Every human has two parents. Each of those parents has two parents, and so on. In my own lines, the names of those humans are Wilkinson and Batty from my paternal side and Burke and Thompson from my maternal side. But each of those names will have different names since tradition had the women take the man's name. In the Burke case, the female line's name was RAYMOND.

In genealogy, each line deserves attention to detail; in my case, that is critical because of a lack of accurate information from my childhood. (In other posts, I have described how wrong I was about some early beliefs and how little information I have from my parents and grandparents - none, really.
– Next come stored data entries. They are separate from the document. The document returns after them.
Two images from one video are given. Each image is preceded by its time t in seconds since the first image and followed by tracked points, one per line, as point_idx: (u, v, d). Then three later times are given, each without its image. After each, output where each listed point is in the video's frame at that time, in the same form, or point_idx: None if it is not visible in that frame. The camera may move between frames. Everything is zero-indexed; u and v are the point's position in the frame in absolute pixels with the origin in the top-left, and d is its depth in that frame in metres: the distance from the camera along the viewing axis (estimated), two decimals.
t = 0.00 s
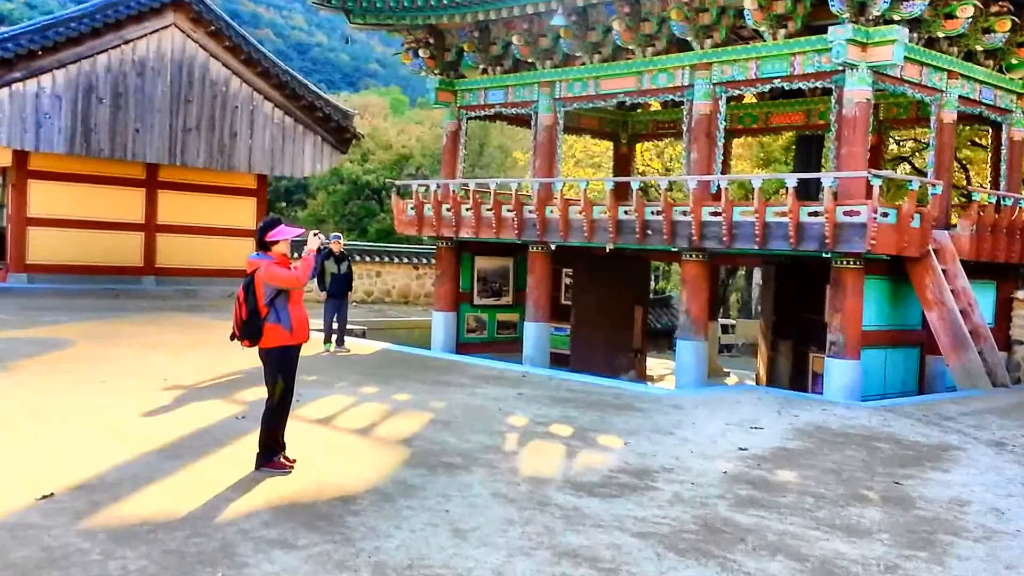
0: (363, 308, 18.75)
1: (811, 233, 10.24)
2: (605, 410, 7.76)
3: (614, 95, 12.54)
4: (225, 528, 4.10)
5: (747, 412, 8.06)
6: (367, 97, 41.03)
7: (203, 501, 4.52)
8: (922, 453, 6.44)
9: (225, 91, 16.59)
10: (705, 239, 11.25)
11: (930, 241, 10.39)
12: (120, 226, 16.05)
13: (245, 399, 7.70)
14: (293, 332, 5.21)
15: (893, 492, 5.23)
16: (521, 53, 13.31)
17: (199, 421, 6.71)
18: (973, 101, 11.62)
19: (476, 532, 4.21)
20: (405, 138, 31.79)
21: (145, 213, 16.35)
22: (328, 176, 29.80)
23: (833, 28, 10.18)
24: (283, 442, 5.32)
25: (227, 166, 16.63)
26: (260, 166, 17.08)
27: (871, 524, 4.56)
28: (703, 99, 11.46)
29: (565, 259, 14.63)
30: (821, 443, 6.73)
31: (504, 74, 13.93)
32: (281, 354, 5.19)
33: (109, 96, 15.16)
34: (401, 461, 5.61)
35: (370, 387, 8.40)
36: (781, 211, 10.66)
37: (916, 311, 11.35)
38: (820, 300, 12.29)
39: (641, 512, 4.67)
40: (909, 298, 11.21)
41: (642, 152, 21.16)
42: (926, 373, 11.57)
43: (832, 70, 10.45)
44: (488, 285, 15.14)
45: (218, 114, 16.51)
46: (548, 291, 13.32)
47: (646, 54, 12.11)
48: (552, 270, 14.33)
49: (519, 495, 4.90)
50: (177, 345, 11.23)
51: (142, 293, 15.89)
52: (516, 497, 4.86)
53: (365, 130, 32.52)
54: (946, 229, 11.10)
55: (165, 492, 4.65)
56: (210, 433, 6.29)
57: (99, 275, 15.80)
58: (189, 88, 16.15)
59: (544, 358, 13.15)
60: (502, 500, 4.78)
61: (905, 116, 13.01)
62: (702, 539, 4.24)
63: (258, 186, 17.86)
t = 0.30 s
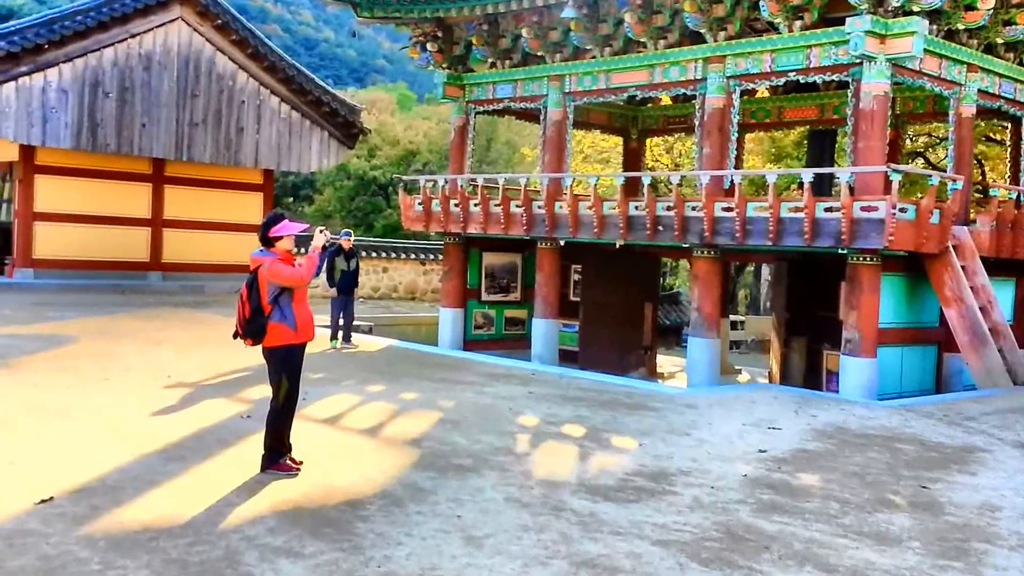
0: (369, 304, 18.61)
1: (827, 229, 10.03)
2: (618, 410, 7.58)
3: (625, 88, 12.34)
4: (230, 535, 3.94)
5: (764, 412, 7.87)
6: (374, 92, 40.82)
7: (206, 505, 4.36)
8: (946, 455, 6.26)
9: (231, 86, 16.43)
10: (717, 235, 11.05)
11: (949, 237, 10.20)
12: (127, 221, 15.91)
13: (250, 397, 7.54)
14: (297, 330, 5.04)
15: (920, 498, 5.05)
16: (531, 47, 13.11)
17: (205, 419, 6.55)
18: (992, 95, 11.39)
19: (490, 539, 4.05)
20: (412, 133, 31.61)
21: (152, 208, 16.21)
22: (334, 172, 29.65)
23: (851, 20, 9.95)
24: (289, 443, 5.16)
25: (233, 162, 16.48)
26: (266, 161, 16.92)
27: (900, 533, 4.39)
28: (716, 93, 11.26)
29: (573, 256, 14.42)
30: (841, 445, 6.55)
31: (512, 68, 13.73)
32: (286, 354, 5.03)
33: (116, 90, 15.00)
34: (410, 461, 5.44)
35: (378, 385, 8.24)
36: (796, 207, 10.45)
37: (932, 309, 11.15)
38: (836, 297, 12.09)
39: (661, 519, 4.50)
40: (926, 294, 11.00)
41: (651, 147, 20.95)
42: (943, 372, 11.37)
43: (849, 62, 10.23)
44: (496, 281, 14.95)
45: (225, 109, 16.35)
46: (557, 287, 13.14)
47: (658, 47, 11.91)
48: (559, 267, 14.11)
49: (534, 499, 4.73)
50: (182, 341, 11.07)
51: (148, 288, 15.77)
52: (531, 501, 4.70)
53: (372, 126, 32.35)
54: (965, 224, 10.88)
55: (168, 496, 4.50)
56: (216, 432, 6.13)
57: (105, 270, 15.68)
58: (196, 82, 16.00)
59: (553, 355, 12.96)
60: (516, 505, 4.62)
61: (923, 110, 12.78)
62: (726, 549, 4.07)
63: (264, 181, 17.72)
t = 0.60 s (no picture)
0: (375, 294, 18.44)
1: (845, 218, 9.82)
2: (632, 402, 7.40)
3: (637, 75, 12.13)
4: (236, 536, 3.77)
5: (781, 405, 7.69)
6: (380, 82, 40.57)
7: (211, 503, 4.19)
8: (973, 450, 6.08)
9: (238, 74, 16.24)
10: (731, 224, 10.84)
11: (970, 226, 10.01)
12: (133, 211, 15.74)
13: (258, 390, 7.37)
14: (305, 321, 4.87)
15: (950, 496, 4.87)
16: (541, 33, 12.87)
17: (212, 412, 6.38)
18: (1014, 80, 11.14)
19: (506, 540, 3.87)
20: (419, 123, 31.38)
21: (158, 198, 16.04)
22: (340, 162, 29.44)
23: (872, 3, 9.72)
24: (296, 438, 4.99)
25: (240, 151, 16.30)
26: (273, 151, 16.73)
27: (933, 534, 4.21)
28: (731, 79, 11.04)
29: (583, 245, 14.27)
30: (864, 439, 6.36)
31: (522, 55, 13.50)
32: (294, 345, 4.86)
33: (122, 79, 14.82)
34: (421, 457, 5.27)
35: (387, 377, 8.07)
36: (813, 195, 10.23)
37: (950, 298, 10.94)
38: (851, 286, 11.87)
39: (684, 518, 4.33)
40: (945, 284, 10.80)
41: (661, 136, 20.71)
42: (961, 362, 11.17)
43: (868, 47, 10.01)
44: (505, 271, 14.77)
45: (231, 98, 16.16)
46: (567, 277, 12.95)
47: (671, 33, 11.67)
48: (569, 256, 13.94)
49: (550, 497, 4.56)
50: (188, 332, 10.91)
51: (154, 279, 15.62)
52: (548, 499, 4.53)
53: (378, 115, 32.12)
54: (986, 212, 10.68)
55: (172, 493, 4.33)
56: (223, 426, 5.97)
57: (112, 260, 15.53)
58: (203, 71, 15.81)
59: (561, 346, 12.77)
60: (533, 502, 4.45)
61: (941, 96, 12.54)
62: (754, 552, 3.90)
63: (270, 170, 17.52)
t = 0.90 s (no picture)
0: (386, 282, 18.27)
1: (867, 201, 9.57)
2: (651, 393, 7.21)
3: (651, 57, 11.87)
4: (243, 536, 3.61)
5: (804, 395, 7.49)
6: (389, 68, 40.29)
7: (217, 501, 4.03)
8: (1005, 442, 5.88)
9: (246, 60, 16.05)
10: (749, 209, 10.60)
11: (995, 208, 9.79)
12: (141, 199, 15.60)
13: (267, 381, 7.22)
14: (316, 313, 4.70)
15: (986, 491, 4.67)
16: (554, 15, 12.60)
17: (220, 404, 6.23)
18: None
19: (526, 540, 3.70)
20: (428, 109, 31.12)
21: (167, 185, 15.89)
22: (350, 148, 29.23)
23: None
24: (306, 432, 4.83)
25: (248, 138, 16.13)
26: (282, 137, 16.55)
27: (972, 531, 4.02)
28: (749, 60, 10.78)
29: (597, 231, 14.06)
30: (892, 431, 6.17)
31: (534, 38, 13.23)
32: (304, 337, 4.69)
33: (129, 66, 14.65)
34: (434, 450, 5.11)
35: (399, 367, 7.90)
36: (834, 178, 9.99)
37: (974, 284, 10.71)
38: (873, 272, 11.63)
39: (710, 516, 4.15)
40: (969, 269, 10.56)
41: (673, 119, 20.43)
42: (985, 348, 10.96)
43: (891, 26, 9.73)
44: (517, 258, 14.58)
45: (240, 84, 15.97)
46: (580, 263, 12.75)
47: (687, 13, 11.40)
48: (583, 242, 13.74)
49: (570, 493, 4.38)
50: (196, 321, 10.76)
51: (163, 267, 15.50)
52: (567, 494, 4.36)
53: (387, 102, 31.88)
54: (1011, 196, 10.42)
55: (178, 490, 4.17)
56: (231, 419, 5.81)
57: (121, 248, 15.41)
58: (210, 57, 15.62)
59: (574, 333, 12.58)
60: (552, 499, 4.28)
61: (963, 77, 12.24)
62: (786, 553, 3.71)
63: (280, 157, 17.36)
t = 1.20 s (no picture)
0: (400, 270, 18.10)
1: (892, 184, 9.31)
2: (672, 381, 7.02)
3: (668, 37, 11.61)
4: (252, 537, 3.45)
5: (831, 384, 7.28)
6: (401, 54, 40.05)
7: (226, 500, 3.86)
8: None
9: (255, 45, 15.89)
10: (770, 192, 10.35)
11: None
12: (152, 187, 15.48)
13: (279, 372, 7.07)
14: (328, 303, 4.51)
15: None
16: None
17: (231, 398, 6.08)
18: None
19: (549, 541, 3.52)
20: (440, 95, 30.86)
21: (178, 173, 15.76)
22: (361, 135, 29.05)
23: None
24: (320, 426, 4.66)
25: (259, 124, 15.98)
26: (293, 123, 16.39)
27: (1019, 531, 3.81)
28: (769, 39, 10.49)
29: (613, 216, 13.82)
30: (924, 421, 5.95)
31: (548, 19, 12.97)
32: (317, 328, 4.51)
33: (137, 52, 14.50)
34: (452, 444, 4.93)
35: (413, 357, 7.73)
36: (857, 160, 9.72)
37: (1002, 268, 10.43)
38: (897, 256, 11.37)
39: (741, 512, 3.96)
40: (996, 252, 10.28)
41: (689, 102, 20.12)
42: (1012, 335, 10.69)
43: (915, 2, 9.44)
44: (532, 244, 14.37)
45: (249, 70, 15.81)
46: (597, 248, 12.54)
47: None
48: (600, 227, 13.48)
49: (593, 489, 4.20)
50: (208, 311, 10.63)
51: (175, 256, 15.39)
52: (591, 490, 4.18)
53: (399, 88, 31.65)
54: None
55: (186, 488, 4.01)
56: (241, 412, 5.66)
57: (132, 238, 15.29)
58: (219, 43, 15.46)
59: (591, 319, 12.38)
60: (575, 495, 4.10)
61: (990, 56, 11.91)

To recap quickly, I thought my maternal grandfather was from Ireland and his wife, my grandmother, from Scotland. My beliefs were wrong on both accounts and I have verified (a very important step in genealogy!) that my maternal grandfather's line has a long history in northern Massachusetts. In fact, in the mail just this day, I received documentation that my 7X GGF (7th great-grandfather), WILLIAM RAYMOND, was born in Beverly, Massachusetts, in 1666, and he died there in 1709. I believe, though I have not completely verified, that my 8X GGF, WILLIAM RAYMOND was the first of my maternal grandparents' line to arrive in this country. According to my preliminary information, he was born in Glastonbury, England, and came west during the Great Migration, settling in Massachusetts Bay in British Colonial America, where he died in 1709.

I have not learned how he got here; whether he was a passenger on the Mayflower or another ship is part of my current research. As you can tell, picking one grandparent that I knew and following her ancestral path back to its origin leads to all kinds of new amazement.

And to think it all started when I learned her son, my grandfather, did not come from Ireland!